Il Battista grida: “Preparate la strada del Signore, raddrizzate i suoi sentieri” (Mc 1,3). Era costume in Oriente che in occasione di visite diplomatiche da parte di pubbliche autorità, il banditore usciva dal suo silenzio e lanciava ad alta voce l’invito a tutti i cittadini a sistemare le strade per garantire un percorso facile e sicuro al personaggio di turno del quale era imminente la visita.
Il Precursore si riferiva più espressamente a una sistemazione spirituale nell’imminenza dell’arrivo del Messia: “predicava un battesimo di conversione per il perdono dei peccati” (v. 4). Sollecitava un radicale mutamento interiore, una conversione, un ritorno a percorrere le vie di Dio e non più del mondo. Del resto si sa che la conversione non è un modesto aggiustamento di direzione, ma è un lento e, a tratti, difficile cammino verso la casa del Padre; è un ritorno in famiglia, nell’abbraccio di riconciliazione e di comunione; è un rientro in sé stesso per procedere a una coraggiosa valutazione della propria situazione.
Occorre precisare inoltre che la conversione non è un impegno risolto una volta per tutte, non è neppure un lasciarsi illuminare a intermittenza dalla luce di Dio; la conversione è una necessità permanente, un dovere fondamentale e continuo, una incessante tensione verso la meta senza illudersi che sia presto raggiunta; la conversione è un esercizio continuo diretto a ri-orientare sempre meglio il cuore verso l’unico obiettivo.

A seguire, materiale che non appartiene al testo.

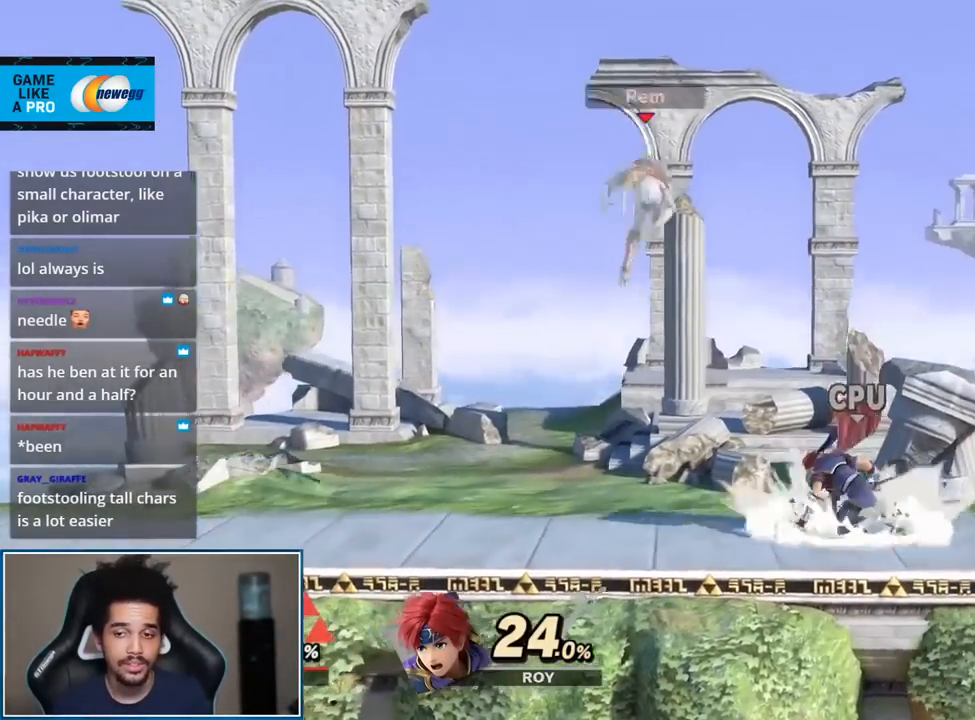
{"buttons": [], "left_stick": "down-left", "right_stick": "center", "events": [[17, "L1", "up"], [50, "left_stick", "down"], [50, "right_stick", "up"], [183, "right_stick", "center"], [200, "left_stick", "down-right"], [317, "left_stick", "down"], [500, "left_stick", "down-left"]]}
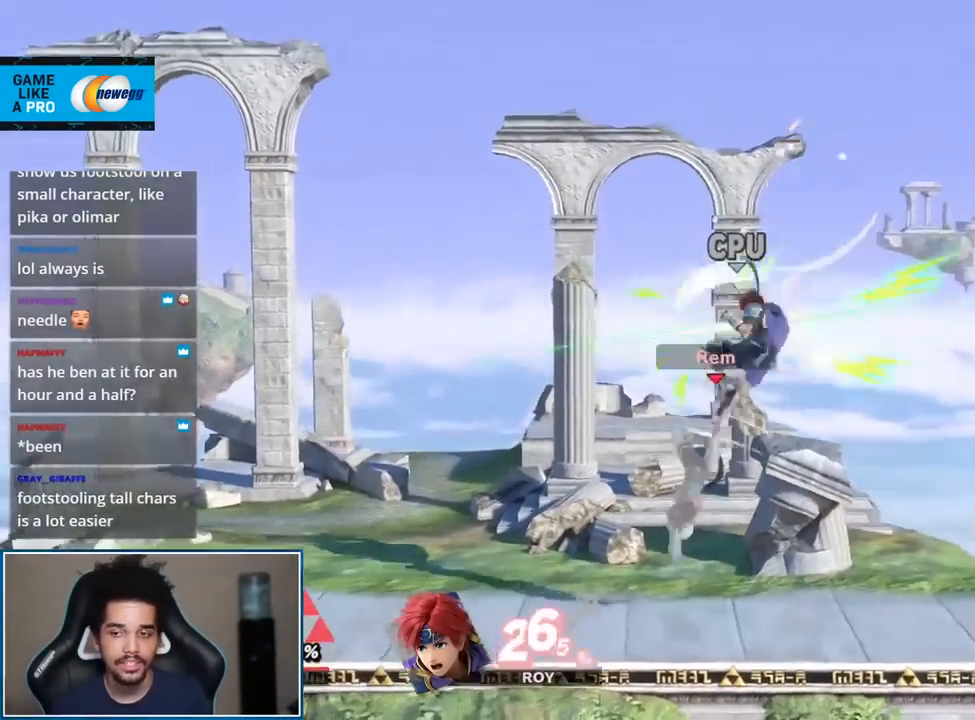
{"buttons": [], "left_stick": "center", "right_stick": "center", "events": [[117, "right_stick", "right"], [183, "left_stick", "center"], [333, "right_stick", "center"]]}
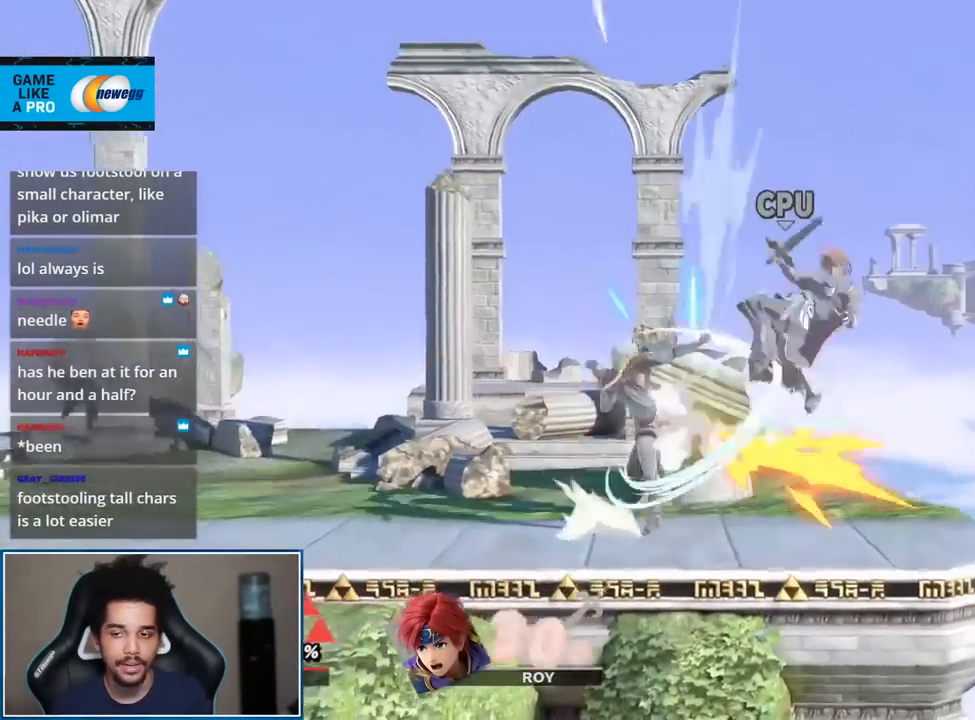
{"buttons": [], "left_stick": "up-right", "right_stick": "center", "events": [[83, "left_stick", "right"], [150, "Y", "down"], [217, "Y", "up"], [217, "left_stick", "center"], [283, "A", "down"], [433, "A", "up"], [433, "left_stick", "up-right"]]}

La predicazione del Battista aveva fatto breccia nei cuori e aveva provocato una vivissima emozione da raggiungere e coinvolgere ogni persona. L’evangelista Marco infatti ricorre all’aggettivo “tutti” per evidenziare il successo della sua predicazione: “Tutta la regione della Giudea e tutti gli abitanti di Gerusalemme uscivano per recarsi da lui” (1,5). Da molto tempo, “Israele non aveva più provato il brivido della presenza e della parola di un profeta come Giovanni e nessuno come lui aveva determinato una emozione così grande. La sua voce era risuonata prepotentemente” (Salvatore Garofalo).